By Mark S. Mellman - 05/07/13 11:03 PM EDT
Let’s be honest. Healthcare reform doesn’t quite sell itself. With few exceptions, more voters have disliked the plan than liked it in polls over the last several years. But at the same time, even fewer voters want the law repealed or defunded. Hence, Republican attempts to take those actions are strategically inexplicable. They have enjoyed some advantage by just complaining about Democrats’ passing the law. Why dilute that by taking an even less popular position themselves?
The Kaiser Foundation has been tracking feelings about the Affordable Care Act since shortly after it was enacted. Since the advent of 2011, on only three of 25 occasions were voters even slightly more likely to feel favorably rather than unfavorably about it. The most recent indication of plurality support came just after the election, while the current measurement shows voters unfavorable by a net 5 points.
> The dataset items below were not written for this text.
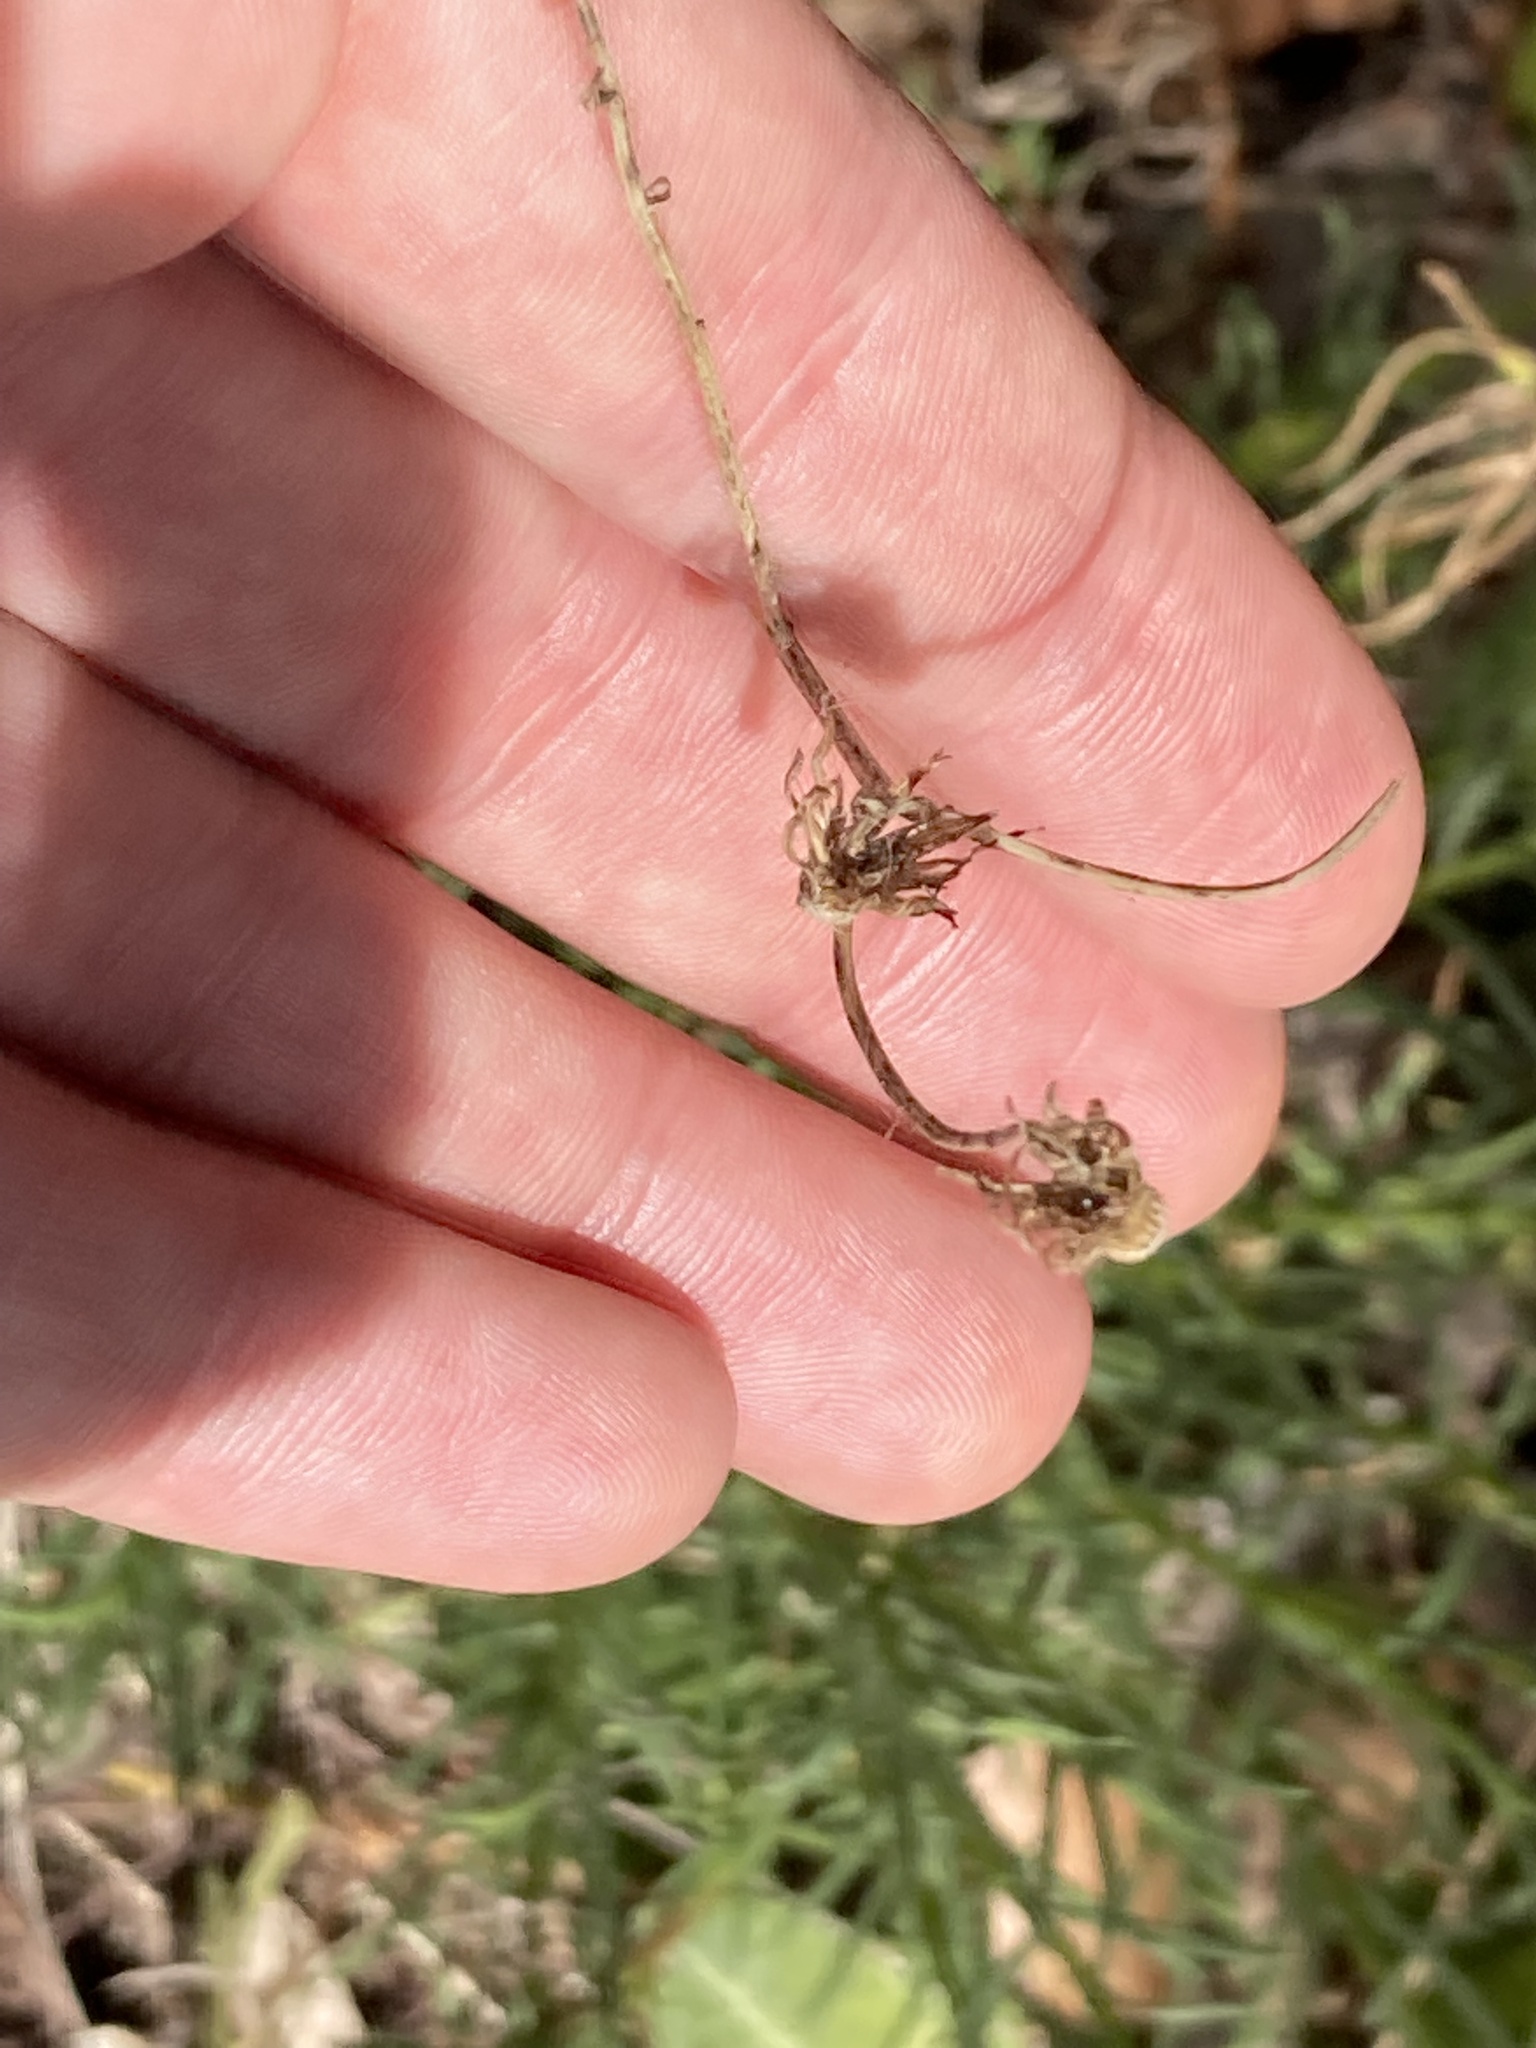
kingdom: Plantae
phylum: Tracheophyta
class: Magnoliopsida
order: Asterales
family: Asteraceae
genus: Senecio
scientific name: Senecio inaequidens
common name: Narrow-leaved ragwort
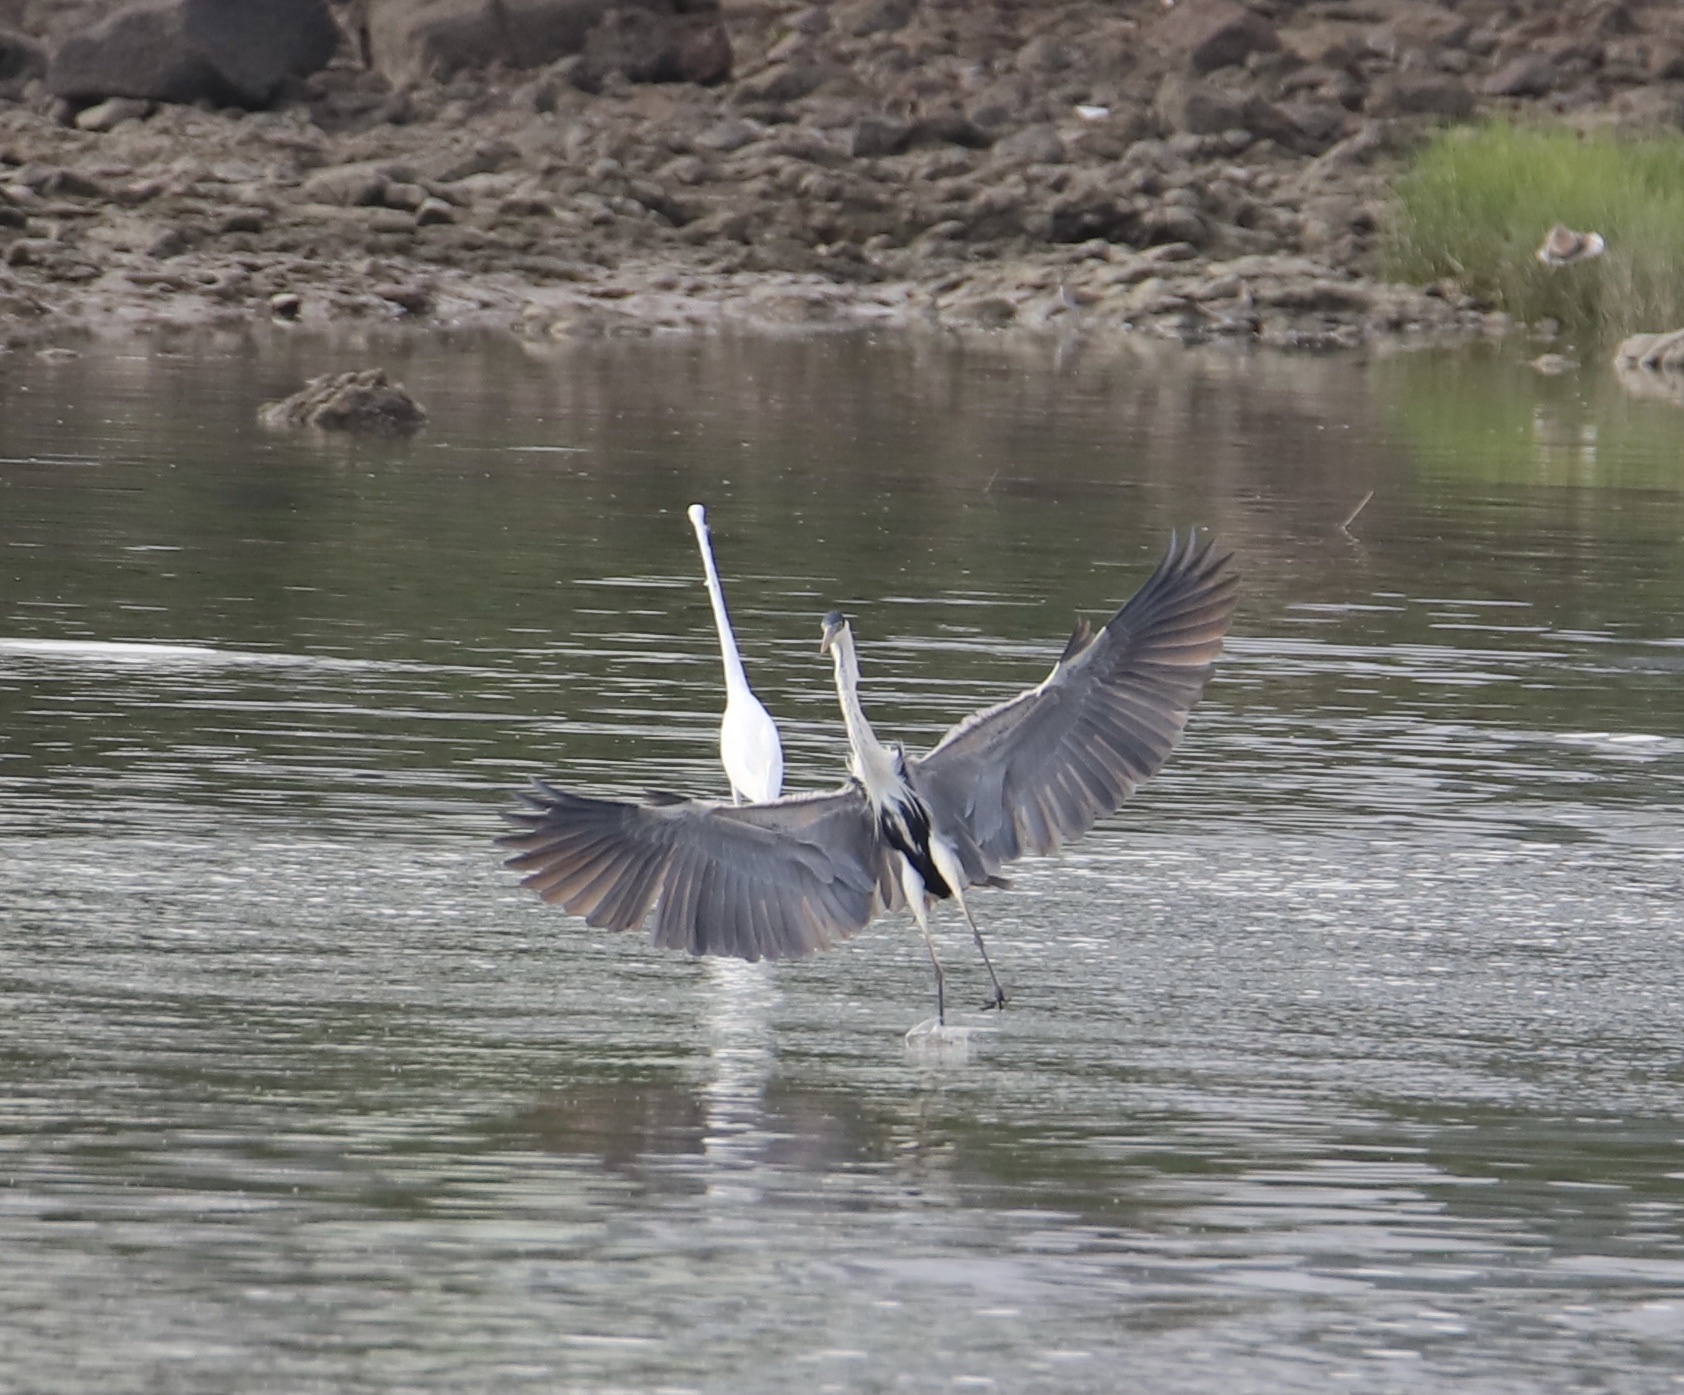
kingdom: Animalia
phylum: Chordata
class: Aves
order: Pelecaniformes
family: Ardeidae
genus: Ardea
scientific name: Ardea cocoi
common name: Cocoi heron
Of course, half the country admits it does not know enough about the healthcare reform law to determine whether it will help or hurt them. So a good many of the judgments voters have reached are admittedly uninformed and therefore potentially malleable.
So despite all the debate and controversy, the hundreds of millions of dollars in advertising and the years of discussion and messaging, many Americans remain merely ambivalent. Democrats have certainly not succeeded in selling the law as the remarkable reform it is, while the GOP has not rendered it radioactive either.
But while voters narrowly agree with the GOPs opposition, they reject Republicans’ current tactics. Voters want neither to repeal nor defund the law. Fox News finds only about 30 percent who favor outright repeal. Now, to be sure, only about 20 percent want the law left completely unchanged, while 20 percent want the law “expanded.” The CBS/New York Times poll found about a third in favor of complete repeal.
Voters also oppose GOP efforts to defund ObamaCare. The Kaiser Foundation found just 31 percent approve of Congress “cutting off funding as a way to stop some or all of health reform from being put into place.” Only a bare majority of Republicans approve of a funding cutoff. Nearly 6 in 10 voters — 58 percent — disapprove of this tactic.
In 2010, and to a much lesser extent in 2012, Democrats paid a price for healthcare reform — a sacrifice many said they were willing to make because of the overriding importance of the achievement. It would be hard for Republicans to sustain those attacks indefinitely as voters tire of hearing the same argument in election after election. Yet, Democrats can’t give up on efforts to make the law’s benefits clear to the American people.
By focusing on the unpopular repeal or defunding approaches, however, Republicans risk transforming what has been a strength for them into a weakness. And because there is no realistic chance of repealing the Affordable Care Act, this politically foolish strategy can only represent the triumph of ideology — and rejectionism over good sense. It’s not good for Republicans, it’s not good for the country and it won’t hurt Democrats.
So why do it?
Mellman is president of The Mellman Group and has worked for Democratic candidates and causes since 1982. Current clients include the majority leader of the Senate and the Democratic whip in the House.